Cold limit: USDA 10-12 (grown as a houseplant in most US and UK homes) · RHS H1b (18-28°C)

Watch for — Yellowing leaves: Typically overwatering or cold exposure. Allow the surface to dry between waterings and keep warm.

What aglaonema burmese evergreen's hardiness rating actually means

Aglaonema Burmese Evergreen is not cold hardy. It is a tropical houseplant that dies if it is left out through frost — there is no zone where it overwinters outdoors in a UK or cold-US climate. Its RHS rating of H1b means: Sub-tropical — a normal warm home is fine, but it cannot go outside in a cool season. On the US scale that maps to USDA 10-12 (grown as a houseplant in most US and UK homes) — the zones where it can be left outdoors year-round.

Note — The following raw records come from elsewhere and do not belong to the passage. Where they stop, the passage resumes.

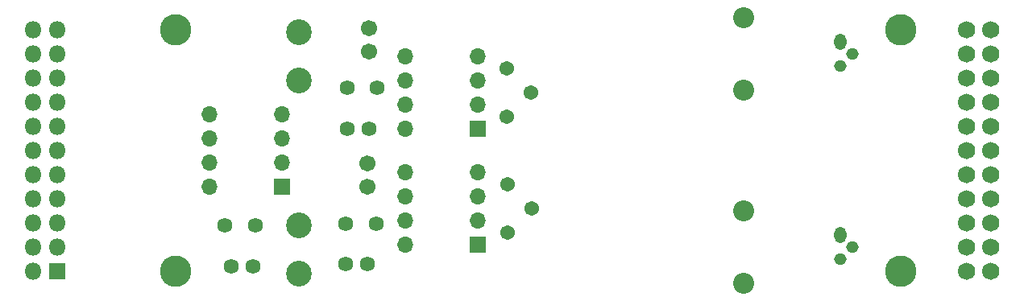
<source format=gbr>
G04 #@! TF.GenerationSoftware,KiCad,Pcbnew,(5.1.2)-1*
G04 #@! TF.CreationDate,2019-11-05T15:06:19-06:00*
G04 #@! TF.ProjectId,optical_digitizer,6f707469-6361-46c5-9f64-69676974697a,rev?*
G04 #@! TF.SameCoordinates,Original*
G04 #@! TF.FileFunction,Soldermask,Bot*
G04 #@! TF.FilePolarity,Negative*
%FSLAX46Y46*%
G04 Gerber Fmt 4.6, Leading zero omitted, Abs format (unit mm)*
G04 Created by KiCad (PCBNEW (5.1.2)-1) date 2019-11-05 15:06:19*
%MOMM*%
%LPD*%
G04 APERTURE LIST*
%ADD10C,0.100000*%
%ADD11C,1.586600*%
%ADD12C,1.701600*%
%ADD13O,1.301600X1.301600*%
%ADD14O,1.301600X1.701600*%
%ADD15C,2.201600*%
%ADD16C,3.301600*%
%ADD17O,1.801600X1.801600*%
%ADD18R,1.801600X1.801600*%
%ADD19C,1.541600*%
%ADD20C,2.701600*%
%ADD21O,1.701600X1.701600*%
%ADD22R,1.701600X1.701600*%
%ADD23C,1.741600*%
G04 APERTURE END LIST*
D10*
X181783000Y-123190000D02*
G75*
G03X181783000Y-123190000I-871000J0D01*
G01*
X179243000Y-123190000D02*
G75*
G03X179243000Y-123190000I-871000J0D01*
G01*
X181783000Y-125730000D02*
G75*
G03X181783000Y-125730000I-871000J0D01*
G01*
X179243000Y-125730000D02*
G75*
G03X179243000Y-125730000I-871000J0D01*
G01*
X181783000Y-128270000D02*
G75*
G03X181783000Y-128270000I-871000J0D01*
G01*
X179243000Y-128270000D02*
G75*
G03X179243000Y-128270000I-871000J0D01*
G01*
X181783000Y-130810000D02*
G75*
G03X181783000Y-130810000I-871000J0D01*
G01*
X179243000Y-130810000D02*
G75*
G03X179243000Y-130810000I-871000J0D01*
G01*
X181783000Y-133350000D02*
G75*
G03X181783000Y-133350000I-871000J0D01*
G01*
X179243000Y-133350000D02*
G75*
G03X179243000Y-133350000I-871000J0D01*
G01*
X181783000Y-135890000D02*
G75*
G03X181783000Y-135890000I-871000J0D01*
G01*
X179243000Y-135890000D02*
G75*
G03X179243000Y-135890000I-871000J0D01*
G01*
X181783000Y-138430000D02*
G75*
G03X181783000Y-138430000I-871000J0D01*
G01*
X179243000Y-138430000D02*
G75*
G03X179243000Y-138430000I-871000J0D01*
G01*
X181783000Y-140970000D02*
G75*
G03X181783000Y-140970000I-871000J0D01*
G01*
X179243000Y-140970000D02*
G75*
G03X179243000Y-140970000I-871000J0D01*
G01*
X181783000Y-143510000D02*
G75*
G03X181783000Y-143510000I-871000J0D01*
G01*
X179243000Y-143510000D02*
G75*
G03X179243000Y-143510000I-871000J0D01*
G01*
X181783000Y-146050000D02*
G75*
G03X181783000Y-146050000I-871000J0D01*
G01*
X179243000Y-146050000D02*
G75*
G03X179243000Y-146050000I-871000J0D01*
G01*
X181783000Y-148590000D02*
G75*
G03X181783000Y-148590000I-871000J0D01*
G01*
X179243000Y-148590000D02*
G75*
G03X179243000Y-148590000I-871000J0D01*
G01*
D11*
X115570000Y-133604000D03*
X113284000Y-133604000D03*
X113284000Y-129286000D03*
X116459000Y-129286000D03*
X113157000Y-147828000D03*
X115443000Y-147828000D03*
X116332000Y-143546001D03*
X113157000Y-143546001D03*
D12*
X115570000Y-125476000D03*
X115570000Y-122976000D03*
X115443000Y-137200000D03*
X115443000Y-139700000D03*
D11*
X103378000Y-148082000D03*
X101092000Y-148082000D03*
X103632000Y-143764000D03*
X100457000Y-143764000D03*
D13*
X165100000Y-127000000D03*
X166370000Y-125730000D03*
D14*
X165100000Y-124460000D03*
D15*
X154940000Y-121920000D03*
X154940000Y-129540000D03*
X154940000Y-149860000D03*
X154940000Y-142240000D03*
D14*
X165100000Y-144780000D03*
D13*
X166370000Y-146050000D03*
X165100000Y-147320000D03*
D16*
X95250000Y-123190000D03*
X171450000Y-123190000D03*
X171450000Y-148590000D03*
X95250000Y-148590000D03*
D17*
X80264000Y-123190000D03*
X82804000Y-123190000D03*
X80264000Y-125730000D03*
X82804000Y-125730000D03*
X80264000Y-128270000D03*
X82804000Y-128270000D03*
X80264000Y-130810000D03*
X82804000Y-130810000D03*
X80264000Y-133350000D03*
X82804000Y-133350000D03*
X80264000Y-135890000D03*
X82804000Y-135890000D03*
X80264000Y-138430000D03*
X82804000Y-138430000D03*
X80264000Y-140970000D03*
X82804000Y-140970000D03*
X80264000Y-143510000D03*
X82804000Y-143510000D03*
X80264000Y-146050000D03*
X82804000Y-146050000D03*
X80264000Y-148590000D03*
D18*
X82804000Y-148590000D03*
D19*
X130048000Y-127254000D03*
X132588000Y-129794000D03*
X130048000Y-132334000D03*
X130175000Y-144526000D03*
X132715000Y-141986000D03*
X130175000Y-139446000D03*
D20*
X108204000Y-123444000D03*
X108204000Y-148844000D03*
X108204000Y-143764000D03*
X108204000Y-128524000D03*
D21*
X119380000Y-133604000D03*
X127000000Y-125984000D03*
X119380000Y-131064000D03*
X127000000Y-128524000D03*
X119380000Y-128524000D03*
X127000000Y-131064000D03*
X119380000Y-125984000D03*
D22*
X127000000Y-133604000D03*
X127000000Y-145796000D03*
D21*
X119380000Y-138176000D03*
X127000000Y-143256000D03*
X119380000Y-140716000D03*
X127000000Y-140716000D03*
X119380000Y-143256000D03*
X127000000Y-138176000D03*
X119380000Y-145796000D03*
X98806000Y-139700000D03*
X106426000Y-132080000D03*
X98806000Y-137160000D03*
X106426000Y-134620000D03*
X98806000Y-134620000D03*
X106426000Y-137160000D03*
X98806000Y-132080000D03*
D22*
X106426000Y-139700000D03*
D23*
X180912000Y-123190000D03*
X178372000Y-123190000D03*
X180912000Y-125730000D03*
X178372000Y-125730000D03*
X180912000Y-128270000D03*
X178372000Y-128270000D03*
X180912000Y-130810000D03*
X178372000Y-130810000D03*
X180912000Y-133350000D03*
X178372000Y-133350000D03*
X180912000Y-135890000D03*
X178372000Y-135890000D03*
X180912000Y-138430000D03*
X178372000Y-138430000D03*
X180912000Y-140970000D03*
X178372000Y-140970000D03*
X180912000Y-143510000D03*
X178372000Y-143510000D03*
X180912000Y-146050000D03*
X178372000Y-146050000D03*
X180912000Y-148590000D03*
X178372000Y-148590000D03*
M02*

</source>
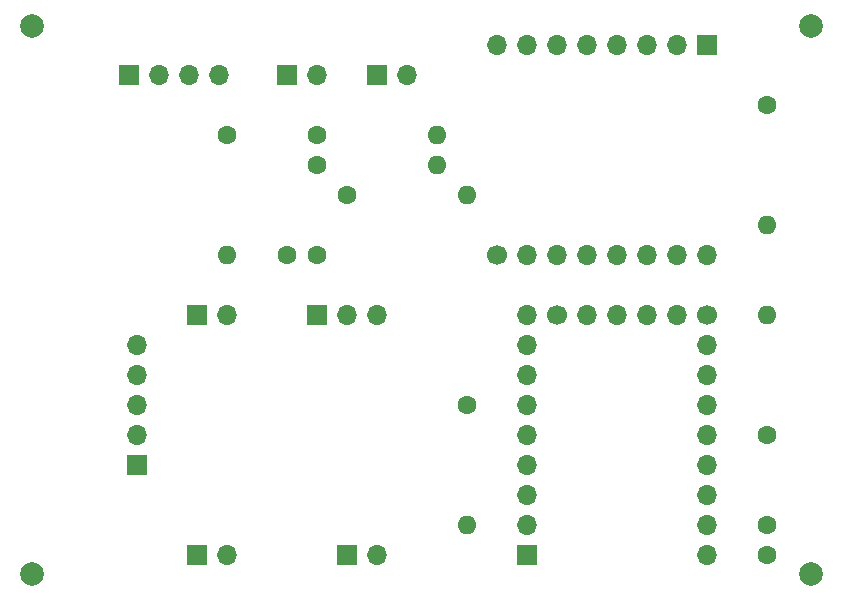
<source format=gbr>
%TF.GenerationSoftware,KiCad,Pcbnew,8.0.3*%
%TF.CreationDate,2026-01-07T23:34:00+01:00*%
%TF.ProjectId,VintageRadio,56696e74-6167-4655-9261-64696f2e6b69,rev?*%
%TF.SameCoordinates,Original*%
%TF.FileFunction,Soldermask,Top*%
%TF.FilePolarity,Negative*%
%FSLAX46Y46*%
G04 Gerber Fmt 4.6, Leading zero omitted, Abs format (unit mm)*
G04 Created by KiCad (PCBNEW 8.0.3) date 2026-01-07 23:34:00*
%MOMM*%
%LPD*%
G01*
G04 APERTURE LIST*
%ADD10O,1.700000X1.700000*%
%ADD11R,1.700000X1.700000*%
%ADD12C,2.000000*%
%ADD13C,1.700000*%
%ADD14C,1.600000*%
%ADD15O,1.600000X1.600000*%
G04 APERTURE END LIST*
D10*
%TO.C,J1*%
X160870000Y-78810000D03*
X160870000Y-81350000D03*
X160870000Y-83890000D03*
X160870000Y-86430000D03*
D11*
X160870000Y-88970000D03*
%TD*%
D12*
%TO.C,H3*%
X152000000Y-98200000D03*
%TD*%
D13*
%TO.C,J10*%
X196430000Y-76270000D03*
D10*
X198970000Y-76270000D03*
X201510000Y-76270000D03*
X204050000Y-76270000D03*
X206590000Y-76270000D03*
%TD*%
D11*
%TO.C,J6*%
X178650000Y-96590000D03*
D10*
X181190000Y-96590000D03*
%TD*%
D14*
%TO.C,R4*%
X214210000Y-58490000D03*
D15*
X214210000Y-68650000D03*
%TD*%
D12*
%TO.C,H1*%
X152000000Y-51800000D03*
%TD*%
%TO.C,H4*%
X218000000Y-98200000D03*
%TD*%
D11*
%TO.C,J8*%
X193890000Y-96590000D03*
D10*
X193890000Y-94050000D03*
X193890000Y-91510000D03*
X193890000Y-88970000D03*
X193890000Y-86430000D03*
X193890000Y-83890000D03*
X193890000Y-81350000D03*
X193890000Y-78810000D03*
X193890000Y-76270000D03*
%TD*%
D11*
%TO.C,J5*%
X176110000Y-76270000D03*
D10*
X178650000Y-76270000D03*
X181190000Y-76270000D03*
%TD*%
D11*
%TO.C,J3*%
X165950000Y-96590000D03*
D10*
X168490000Y-96590000D03*
%TD*%
D13*
%TO.C,J13*%
X191350000Y-71190000D03*
D10*
X193890000Y-71190000D03*
X196430000Y-71190000D03*
X198970000Y-71190000D03*
X201510000Y-71190000D03*
X204050000Y-71190000D03*
X206590000Y-71190000D03*
X209130000Y-71190000D03*
%TD*%
D11*
%TO.C,J2*%
X165950000Y-76270000D03*
D10*
X168490000Y-76270000D03*
%TD*%
D15*
%TO.C,R7*%
X188810000Y-94050000D03*
D14*
X188810000Y-83890000D03*
%TD*%
D10*
%TO.C,J9*%
X176110000Y-55925000D03*
D11*
X173570000Y-55925000D03*
%TD*%
D14*
%TO.C,C2*%
X214210000Y-96590000D03*
X214210000Y-94090000D03*
%TD*%
D11*
%TO.C,J7*%
X181190000Y-55950000D03*
D10*
X183730000Y-55950000D03*
%TD*%
D14*
%TO.C,R5*%
X214210000Y-86430000D03*
D15*
X214210000Y-76270000D03*
%TD*%
D14*
%TO.C,R6*%
X168490000Y-61030000D03*
D15*
X168490000Y-71190000D03*
%TD*%
%TO.C,R2*%
X186270000Y-61030000D03*
D14*
X176110000Y-61030000D03*
%TD*%
D15*
%TO.C,R3*%
X186270000Y-63570000D03*
D14*
X176110000Y-63570000D03*
%TD*%
D12*
%TO.C,H2*%
X218000000Y-51800000D03*
%TD*%
D14*
%TO.C,C1*%
X176110000Y-71190000D03*
X173610000Y-71190000D03*
%TD*%
D10*
%TO.C,J12*%
X191350000Y-53410000D03*
X193890000Y-53410000D03*
X196430000Y-53410000D03*
X198970000Y-53410000D03*
X201510000Y-53410000D03*
X204050000Y-53410000D03*
X206590000Y-53410000D03*
D11*
X209130000Y-53410000D03*
%TD*%
D15*
%TO.C,R1*%
X188810000Y-66110000D03*
D14*
X178650000Y-66110000D03*
%TD*%
D13*
%TO.C,J11*%
X209130000Y-76270000D03*
D10*
X209130000Y-78810000D03*
X209130000Y-81350000D03*
X209130000Y-83890000D03*
X209130000Y-86430000D03*
X209130000Y-88970000D03*
X209130000Y-91510000D03*
X209130000Y-94050000D03*
X209130000Y-96590000D03*
%TD*%
%TO.C,J4*%
X167865000Y-55925000D03*
X165325000Y-55925000D03*
X162785000Y-55925000D03*
D11*
X160245000Y-55925000D03*
%TD*%
M02*

</source>
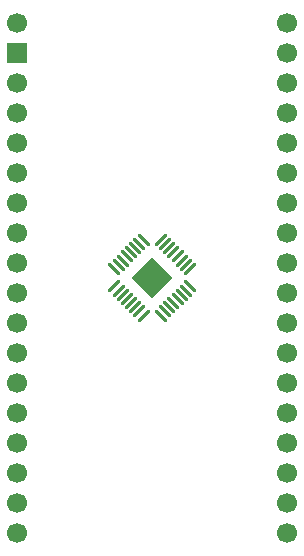
<source format=gts>
G04 #@! TF.GenerationSoftware,KiCad,Pcbnew,9.0.6*
G04 #@! TF.CreationDate,2026-01-02T20:46:07-06:00*
G04 #@! TF.ProjectId,QFN-32_5x5_P0.5,51464e2d-3332-45f3-9578-355f50302e35,rev?*
G04 #@! TF.SameCoordinates,Original*
G04 #@! TF.FileFunction,Soldermask,Top*
G04 #@! TF.FilePolarity,Negative*
%FSLAX46Y46*%
G04 Gerber Fmt 4.6, Leading zero omitted, Abs format (unit mm)*
G04 Created by KiCad (PCBNEW 9.0.6) date 2026-01-02 20:46:07*
%MOMM*%
%LPD*%
G01*
G04 APERTURE LIST*
G04 Aperture macros list*
%AMRoundRect*
0 Rectangle with rounded corners*
0 $1 Rounding radius*
0 $2 $3 $4 $5 $6 $7 $8 $9 X,Y pos of 4 corners*
0 Add a 4 corners polygon primitive as box body*
4,1,4,$2,$3,$4,$5,$6,$7,$8,$9,$2,$3,0*
0 Add four circle primitives for the rounded corners*
1,1,$1+$1,$2,$3*
1,1,$1+$1,$4,$5*
1,1,$1+$1,$6,$7*
1,1,$1+$1,$8,$9*
0 Add four rect primitives between the rounded corners*
20,1,$1+$1,$2,$3,$4,$5,0*
20,1,$1+$1,$4,$5,$6,$7,0*
20,1,$1+$1,$6,$7,$8,$9,0*
20,1,$1+$1,$8,$9,$2,$3,0*%
%AMRotRect*
0 Rectangle, with rotation*
0 The origin of the aperture is its center*
0 $1 length*
0 $2 width*
0 $3 Rotation angle, in degrees counterclockwise*
0 Add horizontal line*
21,1,$1,$2,0,0,$3*%
G04 Aperture macros list end*
%ADD10RoundRect,0.062500X-0.468458X0.380070X0.380070X-0.468458X0.468458X-0.380070X-0.380070X0.468458X0*%
%ADD11RoundRect,0.062500X-0.468458X-0.380070X-0.380070X-0.468458X0.468458X0.380070X0.380070X0.468458X0*%
%ADD12RotRect,2.500000X2.500000X315.000000*%
%ADD13C,1.700000*%
%ADD14R,1.700000X1.700000*%
G04 APERTURE END LIST*
D10*
X137696377Y-117441503D03*
X137342823Y-117795056D03*
X136989270Y-118148610D03*
X136635717Y-118502163D03*
X136282163Y-118855717D03*
X135928610Y-119209270D03*
X135575056Y-119562823D03*
X135221503Y-119916377D03*
D11*
X135221503Y-121383623D03*
X135575056Y-121737177D03*
X135928610Y-122090730D03*
X136282163Y-122444283D03*
X136635717Y-122797837D03*
X136989270Y-123151390D03*
X137342823Y-123504944D03*
X137696377Y-123858497D03*
D10*
X139163623Y-123858497D03*
X139517177Y-123504944D03*
X139870730Y-123151390D03*
X140224283Y-122797837D03*
X140577837Y-122444283D03*
X140931390Y-122090730D03*
X141284944Y-121737177D03*
X141638497Y-121383623D03*
D11*
X141638497Y-119916377D03*
X141284944Y-119562823D03*
X140931390Y-119209270D03*
X140577837Y-118855717D03*
X140224283Y-118502163D03*
X139870730Y-118148610D03*
X139517177Y-117795056D03*
X139163623Y-117441503D03*
D12*
X138430000Y-120650000D03*
D13*
X127000000Y-99061642D03*
D14*
X127000000Y-101601642D03*
D13*
X127000000Y-104141642D03*
X127000000Y-106681642D03*
X127000000Y-109221642D03*
X127000000Y-111761642D03*
X127000000Y-114301642D03*
X127000000Y-116841642D03*
X127000000Y-119381642D03*
X127000000Y-121921642D03*
X127000000Y-124461642D03*
X127000000Y-127001642D03*
X127000000Y-129541642D03*
X127000000Y-132081642D03*
X127000000Y-134621642D03*
X127000000Y-137161642D03*
X127000000Y-139701642D03*
X127000000Y-142241642D03*
X149860000Y-99061642D03*
X149860000Y-101601642D03*
X149860000Y-104141642D03*
X149860000Y-106681642D03*
X149860000Y-109221642D03*
X149860000Y-111761642D03*
X149860000Y-114301642D03*
X149860000Y-116841642D03*
X149860000Y-119381642D03*
X149860000Y-121921642D03*
X149860000Y-124461642D03*
X149860000Y-127001642D03*
X149860000Y-129541642D03*
X149860000Y-132081642D03*
X149860000Y-134621642D03*
X149860000Y-137161642D03*
X149860000Y-139701642D03*
X149860000Y-142241642D03*
M02*

</source>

New to these scales? The USDA hardiness zone map explained covers how the zone numbers work, and you can find your own zone with the zone finder.

Minimum temperature — and what happens below it

Minimum survivable temperature is roughly about 10 °C (sustained cold below this is damaging). Aglaonema Burmese Evergreen has no frost tolerance at all — it is an indoor plant in any climate with a real winter.

Concretely, for aglaonema burmese evergreen as it gets too cold:

Can aglaonema burmese evergreen go outside or overwinter — and where?

Work back from your local frost dates with the frost-date calculator: the last spring frost and first autumn frost are what really decide when aglaonema burmese evergreen can be outside. US growers can check USDA zones; UK growers should use the RHS hardiness ratings, which match the H1b figure above.

Aglaonema Burmese Evergreen hardiness — frequently asked questions

Is aglaonema burmese evergreen cold hardy?

Aglaonema Burmese Evergreen is not cold hardy. It is a tropical houseplant that dies if it is left out through frost — there is no zone where it overwinters outdoors in a UK or cold-US climate. Indoor-only in almost every home. Aglaonema Burmese Evergreen can only live outside year-round in genuinely frost-free climates (roughly USDA 10-12 (grown as a houseplant in most US and UK homes)); everywhere else it is a houseplant that summers out at most.

What is the minimum temperature aglaonema burmese evergreen can survive?

Minimum survivable temperature is roughly about 10 °C (sustained cold below this is damaging). Aglaonema Burmese Evergreen has no frost tolerance at all — it is an indoor plant in any climate with a real winter.

What hardiness zone is aglaonema burmese evergreen?

Aglaonema Burmese Evergreen is rated USDA 10-12 (grown as a houseplant in most US and UK homes) and RHS H1b — Sub-tropical — a normal warm home is fine, but it cannot go outside in a cool season.

Can aglaonema burmese evergreen survive winter outside?

It can holiday outdoors in summer once nights are reliably above 10 °C, in shade or dappled light, hardened off gradually. Bring it back indoors well before the first autumn frost — do not wait for a frost warning, move it when nights drop toward 10-12 °C. It will never overwinter outside in a temperate climate; the indoors is its winter home, full stop.

What happens to aglaonema burmese evergreen below its minimum temperature?

Below about about 10 °C, growth stalls and the leaves start to show cold stress — dark, water-soaked, or yellowing patches. A single light frost blackens the foliage; a hard freeze kills the whole plant, roots included, and it does not recover. Even a cold, draughty windowsill or an unheated porch in winter can be enough to damage it permanently.